Вид дедка был настолько убогим и безобидным, что и Павелко, и Крымов как-то сразу поверили, что к интересующему их делу он не имеет никакого отношения. Тем не менее, Павелко быстро обшарил его карманы, в одном из которых оказался потрепанный замусоленный паспорт. В нем значилось, что владельцем паспорта является Ерохин Юрий Сергеевич. На страничке «место жительства» – печать и соответствующая запись свидетельствовали о выписке такого-то числа с такого-то адреса, а вот печати о новой прописке не стояло…

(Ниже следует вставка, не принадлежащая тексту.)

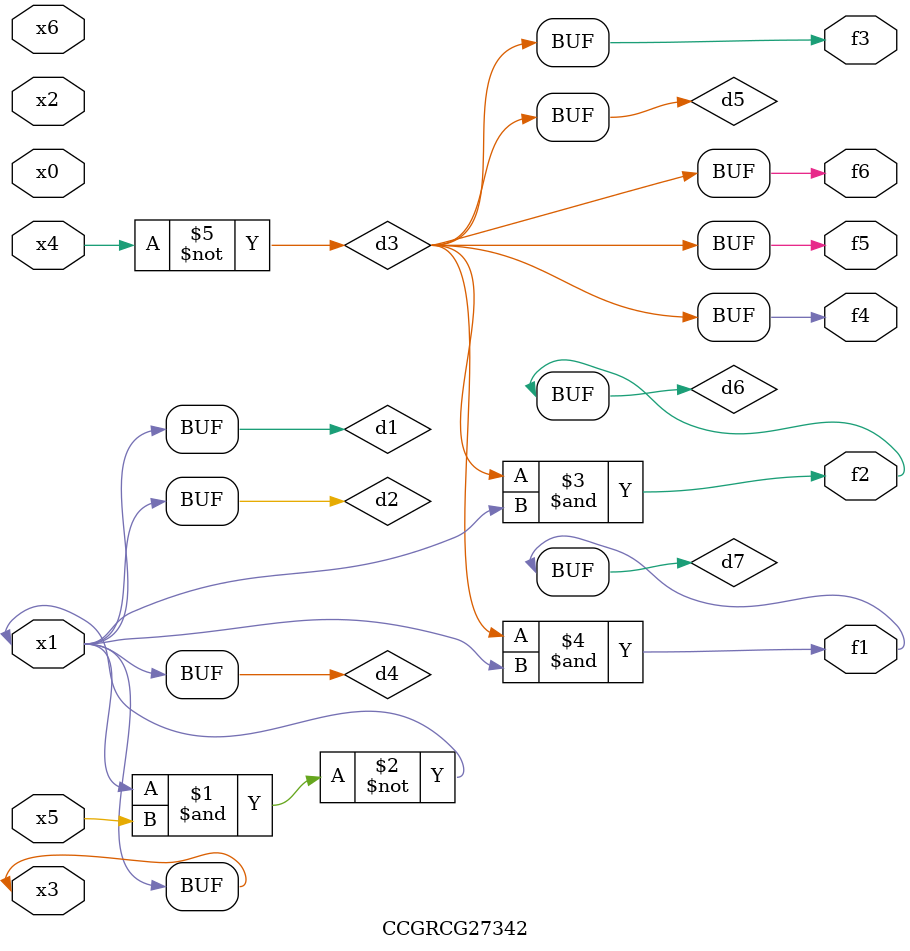
<source format=v>
module CCGRCG27342(
	input x0, x1, x2, x3, x4, x5, x6,
	output f1, f2, f3, f4, f5, f6
);

	wire d1, d2, d3, d4, d5, d6, d7;

	buf (d1, x1, x3);
	nand (d2, x1, x5);
	not (d3, x4);
	buf (d4, d1, d2);
	buf (d5, d3);
	and (d6, d3, d4);
	and (d7, d3, d4);
	assign f1 = d7;
	assign f2 = d6;
	assign f3 = d5;
	assign f4 = d5;
	assign f5 = d5;
	assign f6 = d5;
endmodule

</source>
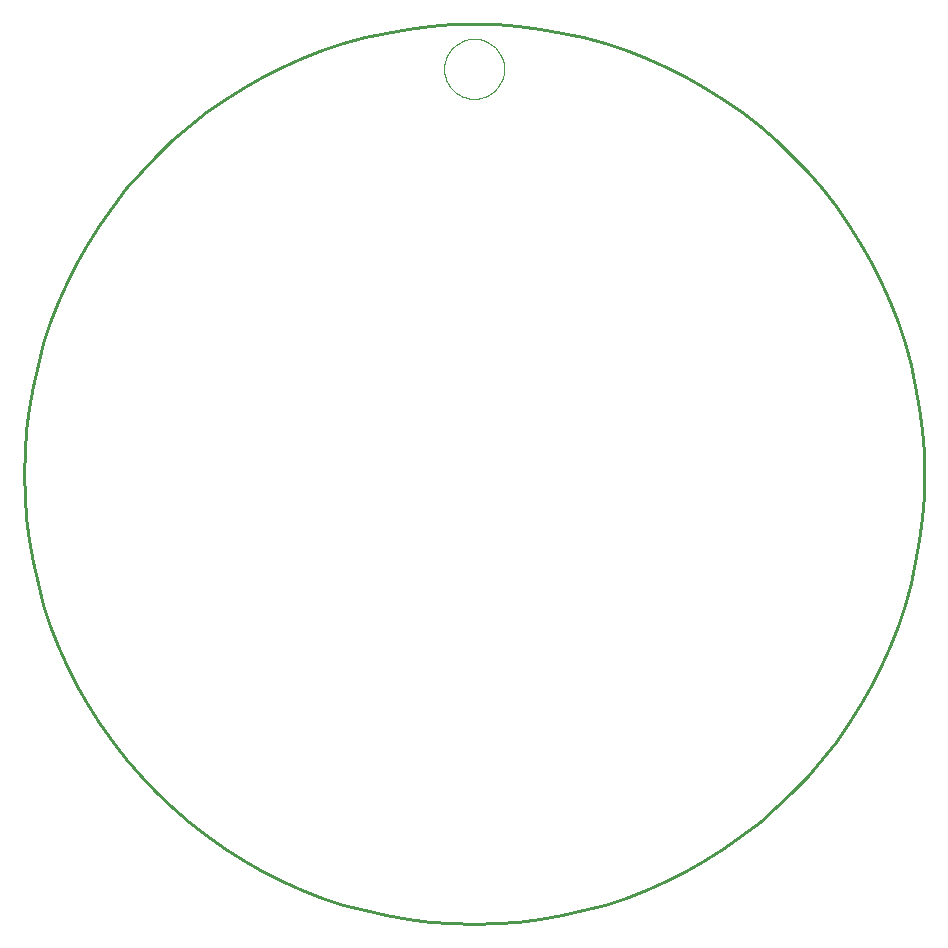
<source format=gko>
G75*
G70*
%OFA0B0*%
%FSLAX24Y24*%
%IPPOS*%
%LPD*%
%AMOC8*
5,1,8,0,0,1.08239X$1,22.5*
%
%ADD10C,0.0100*%
%ADD11C,0.0000*%
D10*
X000556Y015465D02*
X000574Y016201D01*
X000628Y016935D01*
X000718Y017666D01*
X000844Y018391D01*
X001006Y019110D01*
X001202Y019819D01*
X001433Y020518D01*
X001698Y021205D01*
X001996Y021878D01*
X002327Y022536D01*
X002690Y023177D01*
X003084Y023799D01*
X003508Y024400D01*
X003961Y024981D01*
X004442Y025538D01*
X004949Y026072D01*
X005483Y026579D01*
X006040Y027060D01*
X006621Y027513D01*
X007222Y027937D01*
X007844Y028331D01*
X008485Y028694D01*
X009143Y029025D01*
X009816Y029323D01*
X010503Y029588D01*
X011202Y029819D01*
X011911Y030015D01*
X012630Y030177D01*
X013355Y030303D01*
X014086Y030393D01*
X014820Y030447D01*
X015556Y030465D01*
X016292Y030447D01*
X017026Y030393D01*
X017757Y030303D01*
X018482Y030177D01*
X019201Y030015D01*
X019910Y029819D01*
X020609Y029588D01*
X021296Y029323D01*
X021969Y029025D01*
X022627Y028694D01*
X023268Y028331D01*
X023890Y027937D01*
X024491Y027513D01*
X025072Y027060D01*
X025629Y026579D01*
X026163Y026072D01*
X026670Y025538D01*
X027151Y024981D01*
X027604Y024400D01*
X028028Y023799D01*
X028422Y023177D01*
X028785Y022536D01*
X029116Y021878D01*
X029414Y021205D01*
X029679Y020518D01*
X029910Y019819D01*
X030106Y019110D01*
X030268Y018391D01*
X030394Y017666D01*
X030484Y016935D01*
X030538Y016201D01*
X030556Y015465D01*
X030538Y014729D01*
X030484Y013995D01*
X030394Y013264D01*
X030268Y012539D01*
X030106Y011820D01*
X029910Y011111D01*
X029679Y010412D01*
X029414Y009725D01*
X029116Y009052D01*
X028785Y008394D01*
X028422Y007753D01*
X028028Y007131D01*
X027604Y006530D01*
X027151Y005949D01*
X026670Y005392D01*
X026163Y004858D01*
X025629Y004351D01*
X025072Y003870D01*
X024491Y003417D01*
X023890Y002993D01*
X023268Y002599D01*
X022627Y002236D01*
X021969Y001905D01*
X021296Y001607D01*
X020609Y001342D01*
X019910Y001111D01*
X019201Y000915D01*
X018482Y000753D01*
X017757Y000627D01*
X017026Y000537D01*
X016292Y000483D01*
X015556Y000465D01*
X014820Y000483D01*
X014086Y000537D01*
X013355Y000627D01*
X012630Y000753D01*
X011911Y000915D01*
X011202Y001111D01*
X010503Y001342D01*
X009816Y001607D01*
X009143Y001905D01*
X008485Y002236D01*
X007844Y002599D01*
X007222Y002993D01*
X006621Y003417D01*
X006040Y003870D01*
X005483Y004351D01*
X004949Y004858D01*
X004442Y005392D01*
X003961Y005949D01*
X003508Y006530D01*
X003084Y007131D01*
X002690Y007753D01*
X002327Y008394D01*
X001996Y009052D01*
X001698Y009725D01*
X001433Y010412D01*
X001202Y011111D01*
X001006Y011820D01*
X000844Y012539D01*
X000718Y013264D01*
X000628Y013995D01*
X000574Y014729D01*
X000556Y015465D01*
D11*
X014556Y028965D02*
X014558Y029028D01*
X014564Y029090D01*
X014574Y029152D01*
X014587Y029214D01*
X014605Y029274D01*
X014626Y029333D01*
X014651Y029391D01*
X014680Y029447D01*
X014712Y029501D01*
X014747Y029553D01*
X014785Y029602D01*
X014827Y029650D01*
X014871Y029694D01*
X014919Y029736D01*
X014968Y029774D01*
X015020Y029809D01*
X015074Y029841D01*
X015130Y029870D01*
X015188Y029895D01*
X015247Y029916D01*
X015307Y029934D01*
X015369Y029947D01*
X015431Y029957D01*
X015493Y029963D01*
X015556Y029965D01*
X015619Y029963D01*
X015681Y029957D01*
X015743Y029947D01*
X015805Y029934D01*
X015865Y029916D01*
X015924Y029895D01*
X015982Y029870D01*
X016038Y029841D01*
X016092Y029809D01*
X016144Y029774D01*
X016193Y029736D01*
X016241Y029694D01*
X016285Y029650D01*
X016327Y029602D01*
X016365Y029553D01*
X016400Y029501D01*
X016432Y029447D01*
X016461Y029391D01*
X016486Y029333D01*
X016507Y029274D01*
X016525Y029214D01*
X016538Y029152D01*
X016548Y029090D01*
X016554Y029028D01*
X016556Y028965D01*
X016554Y028902D01*
X016548Y028840D01*
X016538Y028778D01*
X016525Y028716D01*
X016507Y028656D01*
X016486Y028597D01*
X016461Y028539D01*
X016432Y028483D01*
X016400Y028429D01*
X016365Y028377D01*
X016327Y028328D01*
X016285Y028280D01*
X016241Y028236D01*
X016193Y028194D01*
X016144Y028156D01*
X016092Y028121D01*
X016038Y028089D01*
X015982Y028060D01*
X015924Y028035D01*
X015865Y028014D01*
X015805Y027996D01*
X015743Y027983D01*
X015681Y027973D01*
X015619Y027967D01*
X015556Y027965D01*
X015493Y027967D01*
X015431Y027973D01*
X015369Y027983D01*
X015307Y027996D01*
X015247Y028014D01*
X015188Y028035D01*
X015130Y028060D01*
X015074Y028089D01*
X015020Y028121D01*
X014968Y028156D01*
X014919Y028194D01*
X014871Y028236D01*
X014827Y028280D01*
X014785Y028328D01*
X014747Y028377D01*
X014712Y028429D01*
X014680Y028483D01*
X014651Y028539D01*
X014626Y028597D01*
X014605Y028656D01*
X014587Y028716D01*
X014574Y028778D01*
X014564Y028840D01*
X014558Y028902D01*
X014556Y028965D01*
M02*

</source>
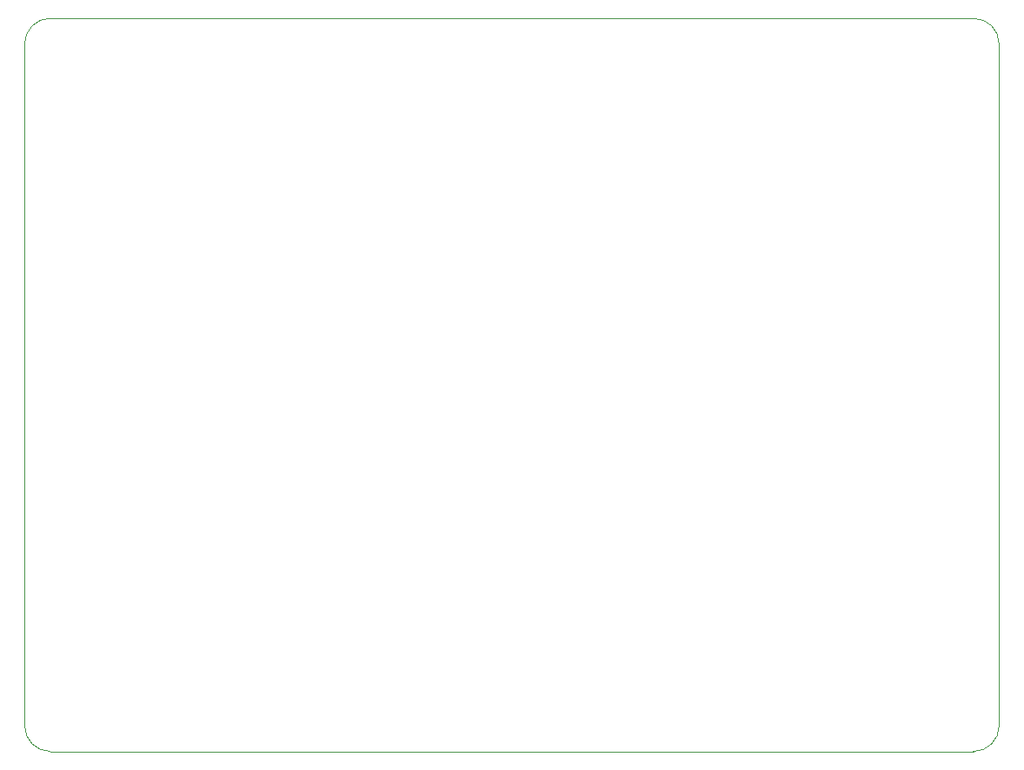
<source format=gbr>
%TF.GenerationSoftware,KiCad,Pcbnew,8.0.6*%
%TF.CreationDate,2025-02-12T15:56:17-05:00*%
%TF.ProjectId,PCB,5043422e-6b69-4636-9164-5f7063625858,rev?*%
%TF.SameCoordinates,Original*%
%TF.FileFunction,Profile,NP*%
%FSLAX46Y46*%
G04 Gerber Fmt 4.6, Leading zero omitted, Abs format (unit mm)*
G04 Created by KiCad (PCBNEW 8.0.6) date 2025-02-12 15:56:17*
%MOMM*%
%LPD*%
G01*
G04 APERTURE LIST*
%TA.AperFunction,Profile*%
%ADD10C,0.050000*%
%TD*%
G04 APERTURE END LIST*
D10*
X23500000Y-26000000D02*
G75*
G02*
X26000000Y-23500000I2500000J0D01*
G01*
X118500000Y-92500000D02*
G75*
G02*
X116000000Y-95000000I-2500000J0D01*
G01*
X26000000Y-95000000D02*
G75*
G02*
X23500000Y-92500000I0J2500000D01*
G01*
X116000000Y-23500000D02*
G75*
G02*
X118500000Y-26000000I0J-2500000D01*
G01*
X116000000Y-23500000D02*
X26000000Y-23500000D01*
X116000000Y-95000000D02*
X26000000Y-95000000D01*
X23500000Y-92500000D02*
X23500000Y-26000000D01*
X118500000Y-26000000D02*
X118500000Y-92500000D01*
M02*

</source>
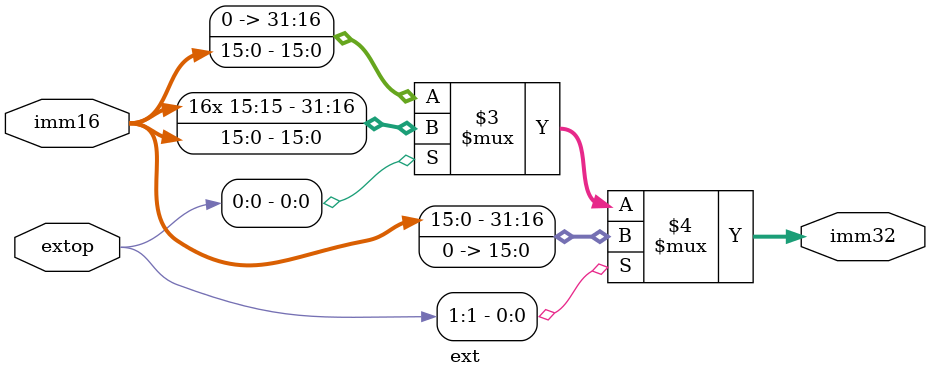
<source format=v>
`timescale 1ns / 1ps
module ext(
    input [1:0] extop,
    input [15:0] imm16,
    output [31:0] imm32
    );
	//assign imm32=(~extop[1])?((~extop[0])?{{16{imm16[15]}},imm16}:{16'b0,imm16}):{imm16,16'b0};
	assign imm32=(~extop[1])?((~extop[0])?{16'b0,imm16}:{{16{imm16[15]}},imm16}):{imm16,16'b0};
endmodule
</source>
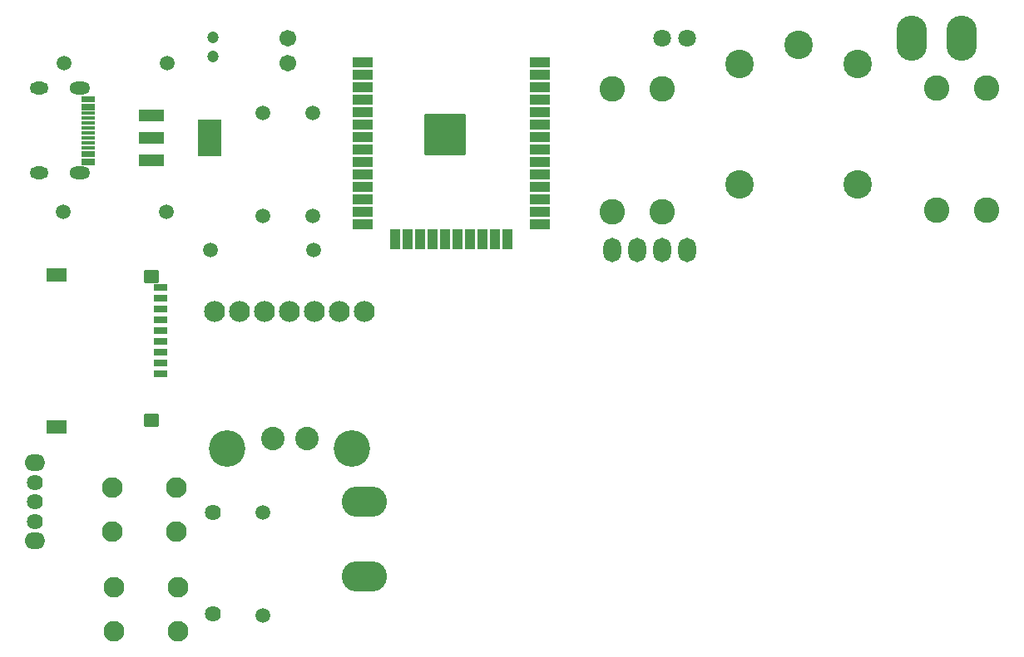
<source format=gts>
G04 Layer: TopSolderMaskLayer*
G04 EasyEDA v6.5.22, 2022-12-04 20:31:14*
G04 182cb613c9664d73b7f9de34f776aa3b,1ae14fa7f5aa486887b2aa5280da83c0,10*
G04 Gerber Generator version 0.2*
G04 Scale: 100 percent, Rotated: No, Reflected: No *
G04 Dimensions in millimeters *
G04 leading zeros omitted , absolute positions ,4 integer and 5 decimal *
%FSLAX45Y45*%
%MOMM*%

%AMMACRO1*1,1,$1,$2,$3*1,1,$1,$4,$5*1,1,$1,0-$2,0-$3*1,1,$1,0-$4,0-$5*20,1,$1,$2,$3,$4,$5,0*20,1,$1,$4,$5,0-$2,0-$3,0*20,1,$1,0-$2,0-$3,0-$4,0-$5,0*20,1,$1,0-$4,0-$5,$2,$3,0*4,1,4,$2,$3,$4,$5,0-$2,0-$3,0-$4,0-$5,$2,$3,0*%
%ADD10O,3.101594X4.601591000000001*%
%ADD11C,1.8016*%
%ADD12C,1.5016*%
%ADD13O,1.8034X2.4892000000000003*%
%ADD14C,1.6256*%
%ADD15O,2.1015960000000002X1.7015968000000001*%
%ADD16O,4.601591000000001X3.101594*%
%ADD17C,1.7016*%
%ADD18C,1.2000*%
%ADD19MACRO1,0.1016X1.25X-0.55X-1.25X-0.55*%
%ADD20MACRO1,0.1016X-1.17X-1.8X-1.17X1.8*%
%ADD21C,2.1016*%
%ADD22C,3.7191*%
%ADD23C,2.3876*%
%ADD24C,2.1336*%
%ADD25C,2.8956*%
%ADD26MACRO1,0.1X-1X0.45X1X0.45*%
%ADD27MACRO1,0.1X0.45X1X0.45X-1*%
%ADD28MACRO1,0.1X-0.45X1X-0.45X-1*%
%ADD29MACRO1,0.1X-1X-0.45X1X-0.45*%
%ADD30MACRO1,0.1X-2.05X2.05X2.05X2.05*%
%ADD31MACRO1,0.1016X0.65X0.3X0.65X-0.3*%
%ADD32MACRO1,0.1016X0.7X0.6X0.7X-0.6*%
%ADD33MACRO1,0.1016X1X0.6X1X-0.6*%
%ADD34MACRO1,0.1016X0.65X0.15X0.65X-0.15*%
%ADD35O,1.9015964X1.3015976000000002*%
%ADD36O,2.1015960000000002X1.3015976000000002*%
%ADD37C,2.6016*%

%LPD*%
D10*
G01*
X10160000Y8890000D03*
G01*
X9652000Y8890000D03*
D11*
G01*
X7112000Y8890000D03*
G01*
X7366000Y8890000D03*
D12*
G01*
X3560292Y6731000D03*
G01*
X2510307Y6731000D03*
D13*
G01*
X6604000Y6731000D03*
G01*
X6858000Y6731000D03*
G01*
X7112000Y6731000D03*
G01*
X7366000Y6731000D03*
D14*
G01*
X723900Y4365599D03*
G01*
X723900Y4165600D03*
G01*
X723900Y3965600D03*
D15*
G01*
X723900Y3765600D03*
G01*
X723900Y4565599D03*
D16*
G01*
X4076700Y3403600D03*
G01*
X4076700Y4165600D03*
D17*
G01*
X3302000Y8636000D03*
G01*
X3302000Y8890000D03*
D18*
G01*
X2540000Y8701100D03*
G01*
X2540000Y8901099D03*
D12*
G01*
X1024407Y8636000D03*
G01*
X2074392Y8636000D03*
G01*
X1011707Y7124700D03*
G01*
X2061692Y7124700D03*
D19*
G01*
X1912806Y8103997D03*
G01*
X1912806Y7874000D03*
G01*
X1912806Y7644002D03*
D20*
G01*
X2506802Y7874000D03*
D14*
G01*
X2540000Y4058310D03*
G01*
X2540000Y3028289D03*
D21*
G01*
X1529206Y2848406D03*
G01*
X2179193Y2848406D03*
G01*
X2179193Y3298393D03*
G01*
X1529206Y3298393D03*
G01*
X1516506Y3864406D03*
G01*
X2166493Y3864406D03*
G01*
X2166493Y4314393D03*
G01*
X1516506Y4314393D03*
D22*
G01*
X3949700Y4711700D03*
G01*
X2679700Y4711700D03*
D23*
G01*
X3144697Y4813300D03*
G01*
X3494709Y4813300D03*
D24*
G01*
X4076700Y6108700D03*
G01*
X3822700Y6108700D03*
G01*
X3568700Y6108700D03*
G01*
X3314700Y6108700D03*
G01*
X3060700Y6108700D03*
G01*
X2806700Y6108700D03*
G01*
X2552700Y6108700D03*
D25*
G01*
X7896352Y7405293D03*
G01*
X8496300Y8825306D03*
G01*
X9096298Y8625306D03*
G01*
X7896301Y8625306D03*
G01*
X9096247Y7405293D03*
D12*
G01*
X3556000Y7082307D03*
G01*
X3556000Y8132292D03*
G01*
X3048000Y7082307D03*
G01*
X3048000Y8132292D03*
D26*
G01*
X4065772Y8647424D03*
G01*
X4065772Y8520424D03*
G01*
X4065772Y8393424D03*
G01*
X4065772Y8266424D03*
G01*
X4065772Y8139424D03*
G01*
X4065772Y8012424D03*
G01*
X4065772Y7885424D03*
G01*
X4065772Y7758424D03*
G01*
X4065772Y7631424D03*
G01*
X4065772Y7504424D03*
G01*
X4065772Y7377424D03*
G01*
X4065772Y7250424D03*
G01*
X4065772Y7123424D03*
G01*
X4065772Y6996424D03*
D27*
G01*
X4394278Y6846412D03*
G01*
X4521278Y6846412D03*
G01*
X4648278Y6846412D03*
G01*
X4775278Y6846412D03*
G01*
X4902278Y6846412D03*
D28*
G01*
X5029278Y6846412D03*
G01*
X5156278Y6846412D03*
G01*
X5283278Y6846412D03*
G01*
X5410278Y6846412D03*
G01*
X5537278Y6846412D03*
D29*
G01*
X5865784Y6996424D03*
G01*
X5865784Y7123424D03*
G01*
X5865784Y7250424D03*
G01*
X5865784Y7377424D03*
G01*
X5865784Y7504424D03*
G01*
X5865784Y7631424D03*
G01*
X5865784Y7758424D03*
G01*
X5865784Y7885424D03*
G01*
X5865784Y8012424D03*
G01*
X5865784Y8139424D03*
G01*
X5865784Y8266424D03*
G01*
X5865784Y8393424D03*
G01*
X5865784Y8520424D03*
G01*
X5865784Y8647424D03*
D30*
G01*
X4897771Y7913404D03*
D12*
G01*
X3048000Y4055592D03*
G01*
X3048000Y3005607D03*
D31*
G01*
X2000799Y5472239D03*
G01*
X2000799Y5582239D03*
G01*
X2000799Y5692239D03*
G01*
X2000799Y5802238D03*
G01*
X2000799Y5912238D03*
G01*
X2000799Y6022238D03*
G01*
X2000799Y6132238D03*
G01*
X2000799Y6242237D03*
G01*
X2000799Y6352237D03*
D32*
G01*
X1915777Y6462237D03*
G01*
X1915777Y4994236D03*
D33*
G01*
X945598Y4926302D03*
G01*
X945598Y6478303D03*
D34*
G01*
X1264391Y8125280D03*
G01*
X1264391Y8075268D03*
G01*
X1264394Y8025281D03*
G01*
X1264391Y7975268D03*
G01*
X1264394Y7925281D03*
G01*
X1264391Y7875268D03*
G01*
X1264391Y7825306D03*
G01*
X1264391Y7775268D03*
G01*
X1264378Y8285270D03*
G01*
X1264394Y8255273D03*
G01*
X1264378Y8205269D03*
G01*
X1264381Y8175274D03*
G01*
X1264378Y7725277D03*
G01*
X1264381Y7695265D03*
G01*
X1264396Y7645275D03*
G01*
X1264396Y7615275D03*
D35*
G01*
X767562Y7517764D03*
D36*
G01*
X1187551Y7517764D03*
G01*
X1187551Y8382787D03*
D35*
G01*
X767562Y8382787D03*
D37*
G01*
X6604101Y8371992D03*
G01*
X6604101Y7122007D03*
G01*
X7112101Y8371992D03*
G01*
X7112101Y7122007D03*
G01*
X9906101Y8384692D03*
G01*
X9906101Y7134707D03*
G01*
X10414101Y8384692D03*
G01*
X10414101Y7134707D03*
M02*

</source>
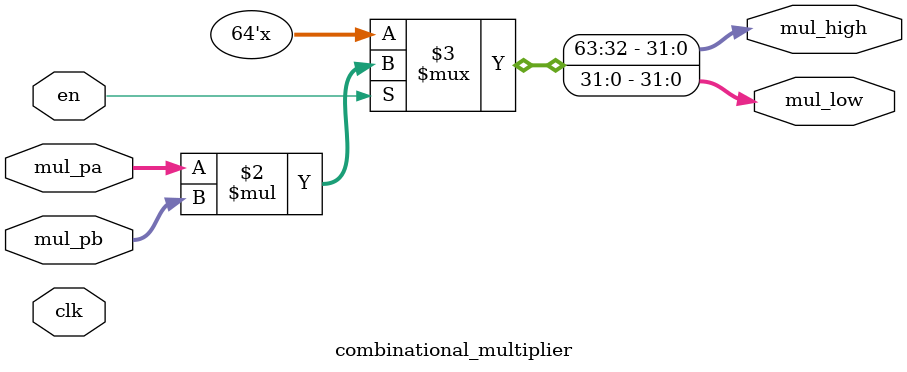
<source format=v>
`timescale 1ns / 1ps

module combinational_multiplier(
         input [31:0] mul_pa,
         input [31:0] mul_pb,
         input        en,
		 input        clk,
         output reg [31:0] mul_high,
         output reg [31:0] mul_low
       );


always@(*)
  begin
    if(en)
      begin
        {mul_high, mul_low} <= mul_pa * mul_pb;
      end
  end

endmodule

</source>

Другими словами, дедок этот оказался обыкновенным бомжем, на свой страх и риск забравшимся в первый попавшийся пустующий дом. Ерохин признался, что живет здесь уже третий день, питаясь картошкой и солеными огурцами, которые нашел в погребе, и попивая самогон из мутной десятилитровой бутыли. Картошку он варил в маленькой кастрюльке на газу. За водой на колодец ходил по ночам, печку не затапливал и свет не включал, боясь этим себя обнаружить. Однако в доме было не холодно – работал самодельный электрообогреватель. Да еще работал старенький проигрыватель «Концертный» на котором крутилась виниловая пластинка, а доносившийся из динамика треск, заглушал еле звучащую музыку.

– Ого! «Юрай Хип» слушаем»? – удивился Павелко, беря со стола потрепанный конверт из-под пластинки. – А ты хоть знаешь, где сейчас хозяин этого дома?

– Так откуда ж мне знать? – развел руками дедок. – В квартире городской, небось, с жиру бесится. Здесь ведь как получается – у кого-то и два, и три дома, а у кого-то ни одного…

– А у кого-то его дом – тюрьма. Правильно, гражданин Ерохин?

– Наверное, – сокрушенно вздохнул тот.

– Так вот, если не хочешь оказаться в этом, скорее всего, знакомом тебе месте, чтобы через час в доме все было прибрано, но ничего не пропало, а тебя, чтобы след простыл, – Павелко вернул ему паспорт. – И скажи спасибо, что мы сюда не по службе, а на рыбалку приехали…

Оказавшись на улице, Крымов хотел спросить у Павелко, не стоило все же Ерохина задержать и провести официальный допрос, но старлей внезапно крикнул что-то неразборчивое, сорвался с места и со всех ног помчался на озеро. Не понимая еще, что случилось, Крымов побежал вслед за ним, на всякий случай, вертя головой по сторонам.

– Дуй за багориком, он в моем ящике! – уже на льду, обернувшись, крикнул ему Павелко.

– А в чем дело-то? – все еще ничего не понимая, Крымов развернулся в сторону, где стоял ящик старлея, и только сейчас заметил на фоне снега красное пятнышко флажка.

– Не видишь – горит! – показал Павелко на жерлицу и припустил еще быстрей.

Крымов тоже ускорил бег. В нем вдруг пробудился азарт. Открыв ящик, он, смутно представляя, что из себя представляет багорик, безошибочно выбрал это орудие из остальных рыбацких инструментов.

– Есть багор! Подсекай! – крикнул он и помчался к уже склонившемуся над жерлицей Павелко.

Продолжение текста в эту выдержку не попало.